> [Information provided]
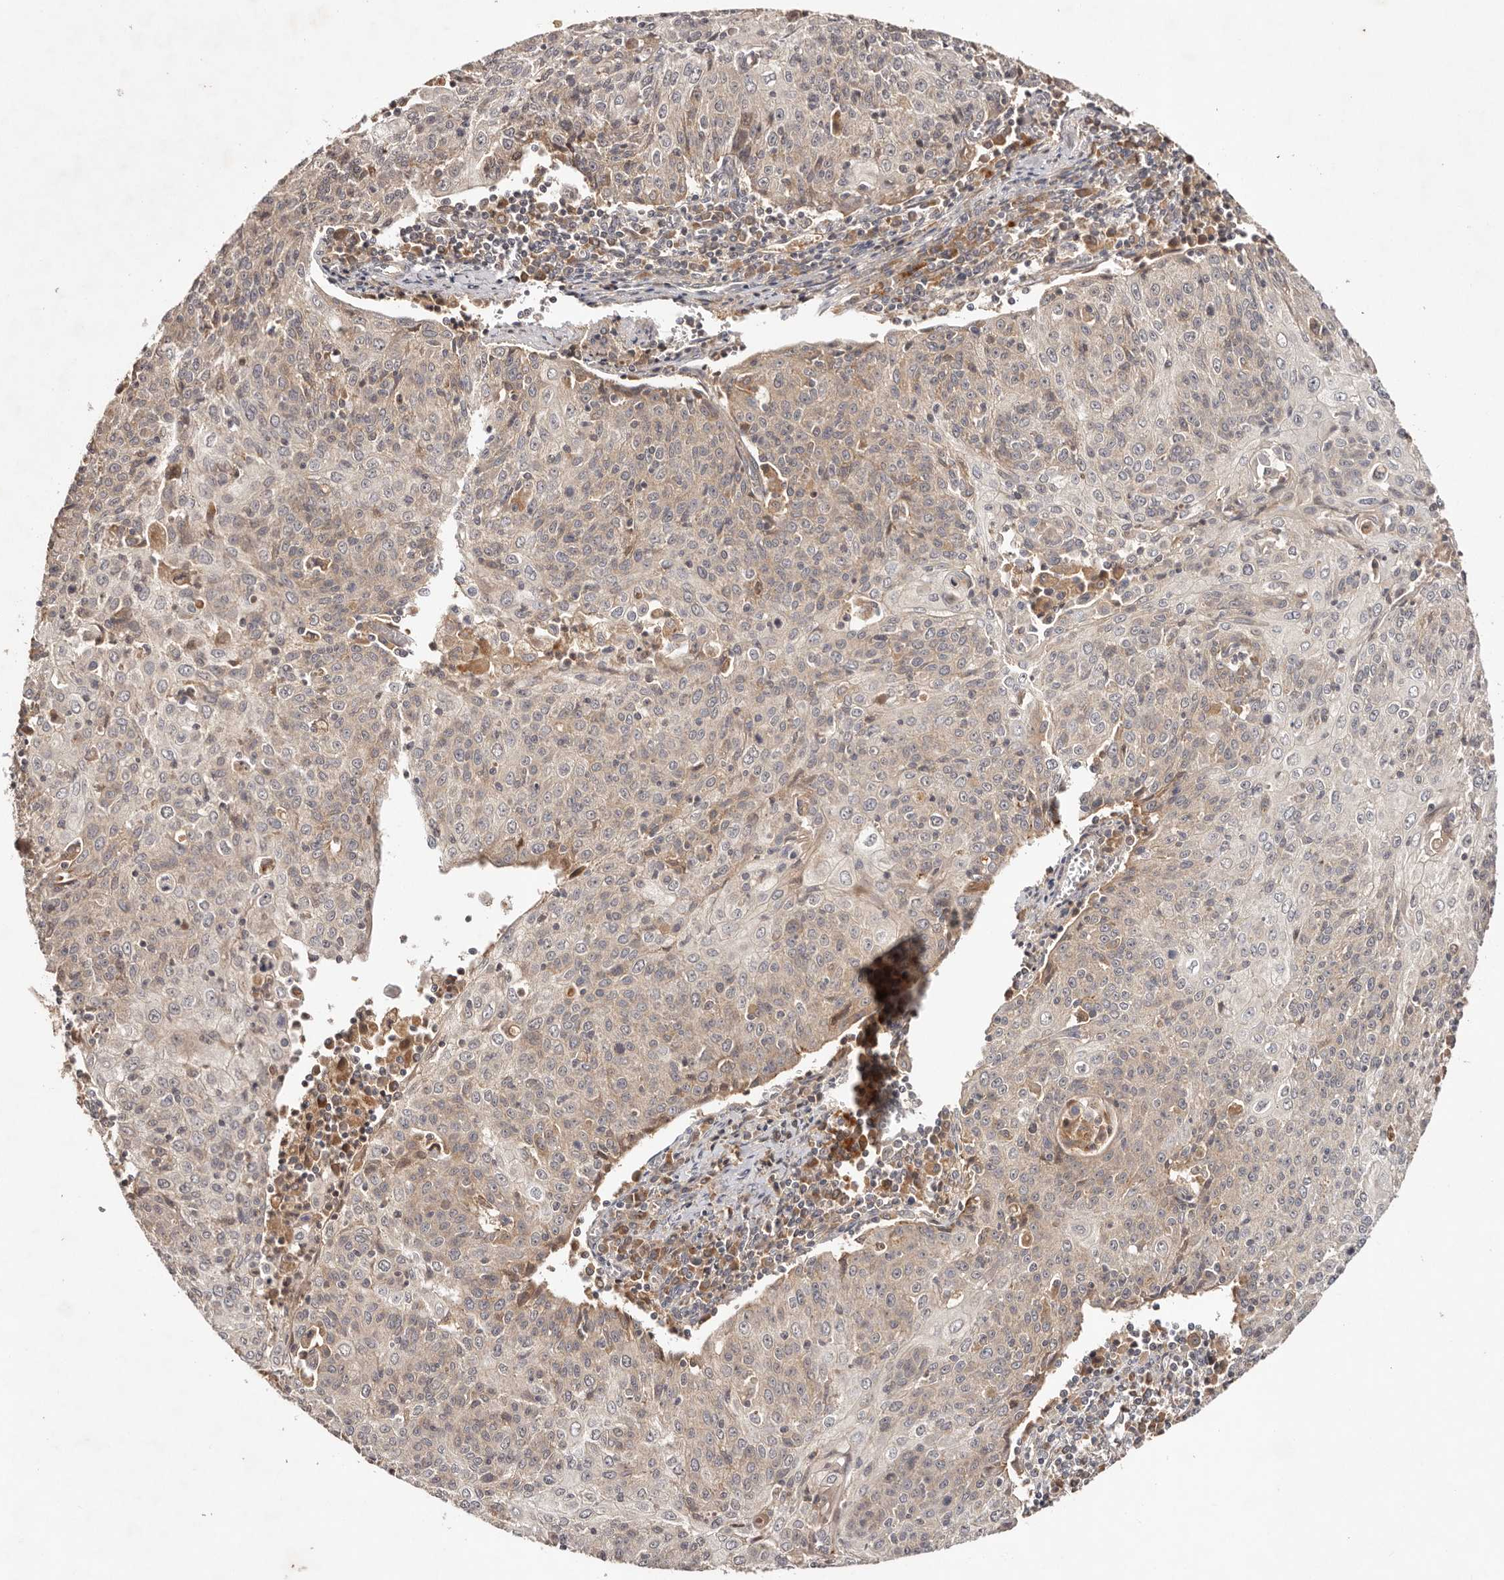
{"staining": {"intensity": "weak", "quantity": "<25%", "location": "cytoplasmic/membranous"}, "tissue": "cervical cancer", "cell_type": "Tumor cells", "image_type": "cancer", "snomed": [{"axis": "morphology", "description": "Squamous cell carcinoma, NOS"}, {"axis": "topography", "description": "Cervix"}], "caption": "Tumor cells are negative for protein expression in human cervical cancer.", "gene": "PKIB", "patient": {"sex": "female", "age": 48}}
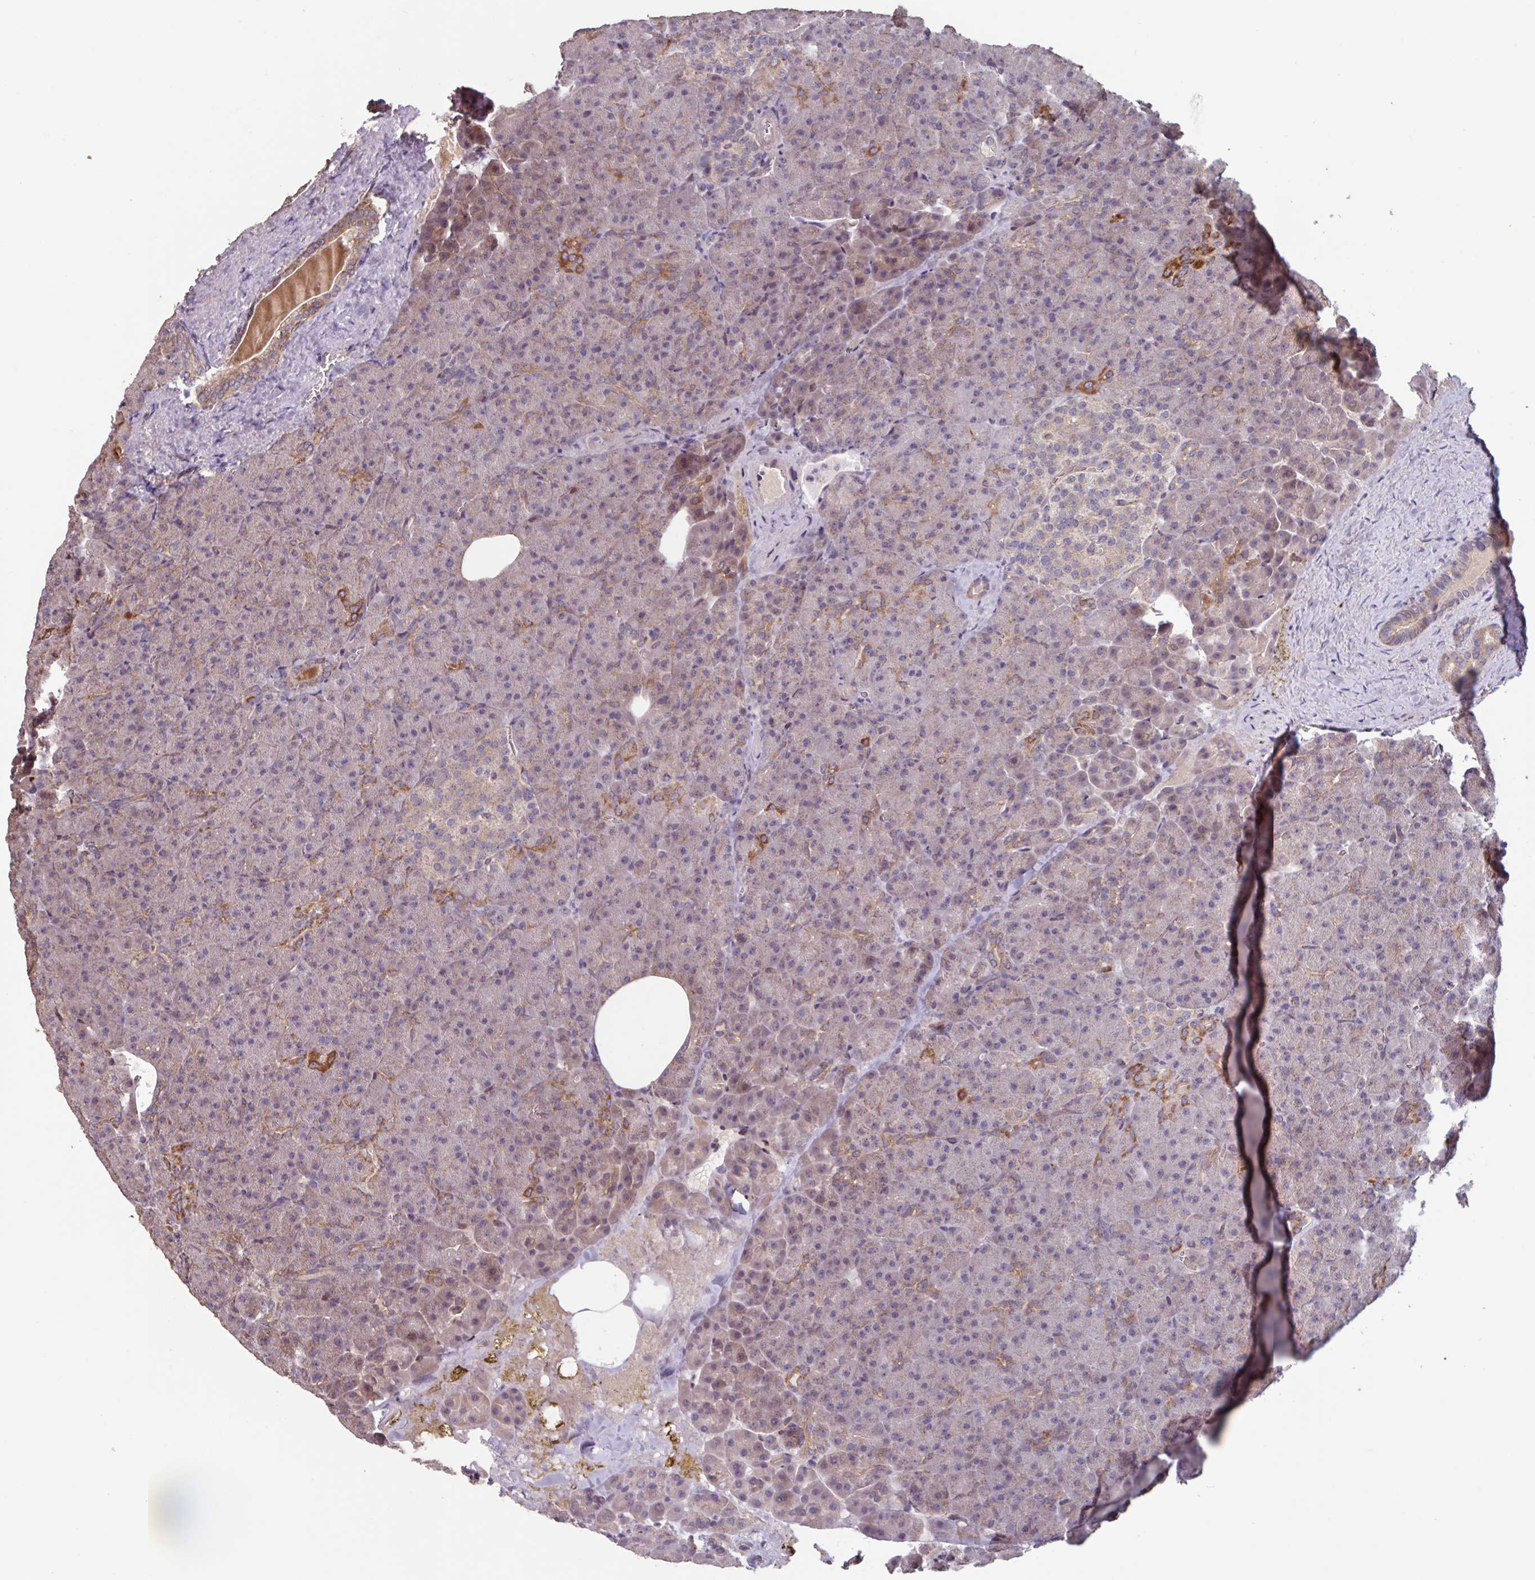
{"staining": {"intensity": "strong", "quantity": "<25%", "location": "cytoplasmic/membranous"}, "tissue": "pancreas", "cell_type": "Exocrine glandular cells", "image_type": "normal", "snomed": [{"axis": "morphology", "description": "Normal tissue, NOS"}, {"axis": "topography", "description": "Pancreas"}], "caption": "Exocrine glandular cells exhibit strong cytoplasmic/membranous positivity in approximately <25% of cells in benign pancreas.", "gene": "TMEM88", "patient": {"sex": "female", "age": 74}}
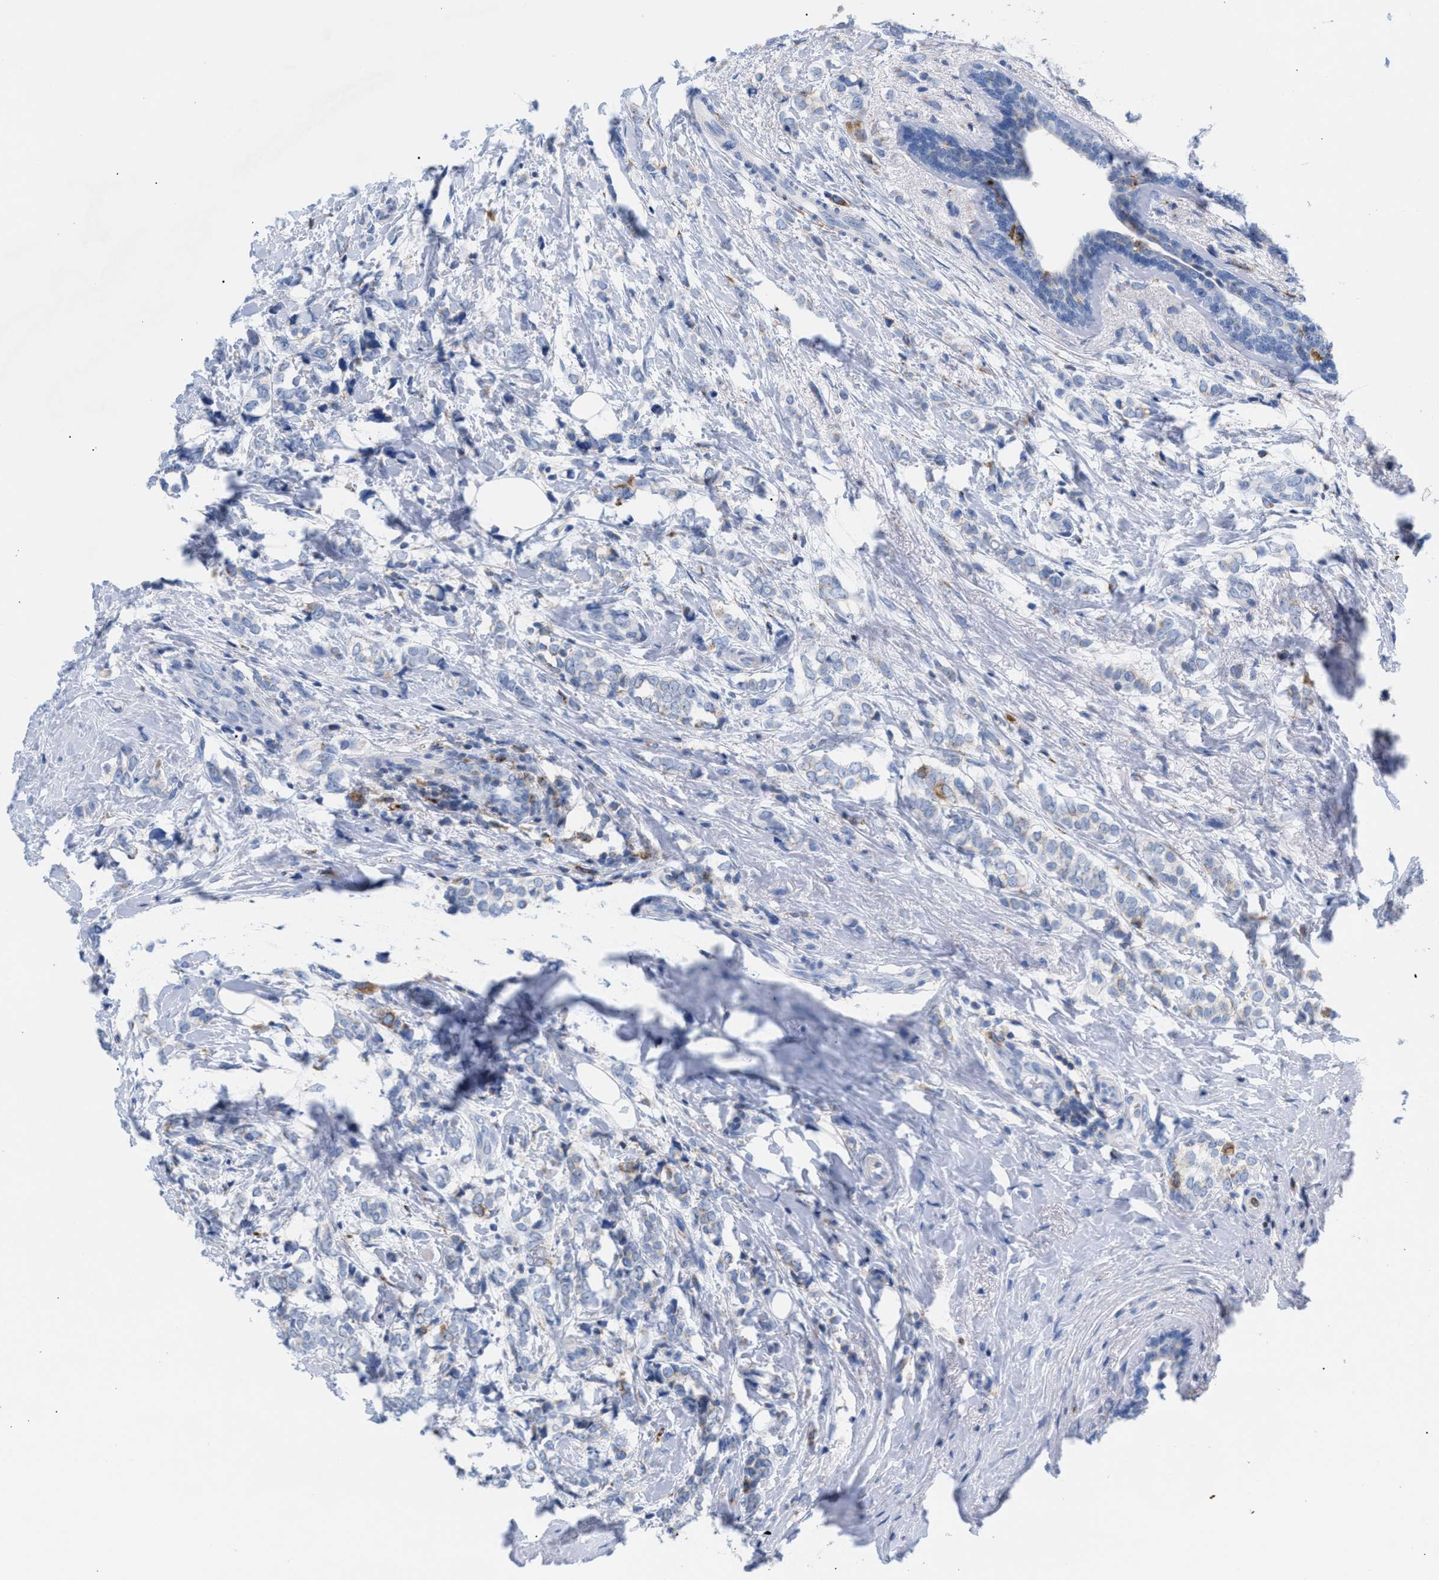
{"staining": {"intensity": "moderate", "quantity": "<25%", "location": "cytoplasmic/membranous"}, "tissue": "breast cancer", "cell_type": "Tumor cells", "image_type": "cancer", "snomed": [{"axis": "morphology", "description": "Normal tissue, NOS"}, {"axis": "morphology", "description": "Lobular carcinoma"}, {"axis": "topography", "description": "Breast"}], "caption": "Immunohistochemical staining of human breast cancer shows low levels of moderate cytoplasmic/membranous protein positivity in about <25% of tumor cells.", "gene": "TACC3", "patient": {"sex": "female", "age": 47}}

> [Task description] Find the line with "glandular cells exhibit" in the listing above, then write it out along with every later line through the last one, exactly, omitting pictures.

> [Written solution]
{"staining": {"intensity": "strong", "quantity": "<25%", "location": "cytoplasmic/membranous"}, "tissue": "pancreas", "cell_type": "Exocrine glandular cells", "image_type": "normal", "snomed": [{"axis": "morphology", "description": "Normal tissue, NOS"}, {"axis": "topography", "description": "Pancreas"}], "caption": "Exocrine glandular cells exhibit strong cytoplasmic/membranous positivity in approximately <25% of cells in benign pancreas.", "gene": "TMEM88", "patient": {"sex": "female", "age": 74}}
{"staining": {"intensity": "moderate", "quantity": "<25%", "location": "cytoplasmic/membranous"}, "tissue": "breast cancer", "cell_type": "Tumor cells", "image_type": "cancer", "snomed": [{"axis": "morphology", "description": "Normal tissue, NOS"}, {"axis": "morphology", "description": "Lobular carcinoma"}, {"axis": "topography", "description": "Breast"}], "caption": "Immunohistochemical staining of human breast cancer shows low levels of moderate cytoplasmic/membranous protein positivity in about <25% of tumor cells.", "gene": "TACC3", "patient": {"sex": "female", "age": 47}}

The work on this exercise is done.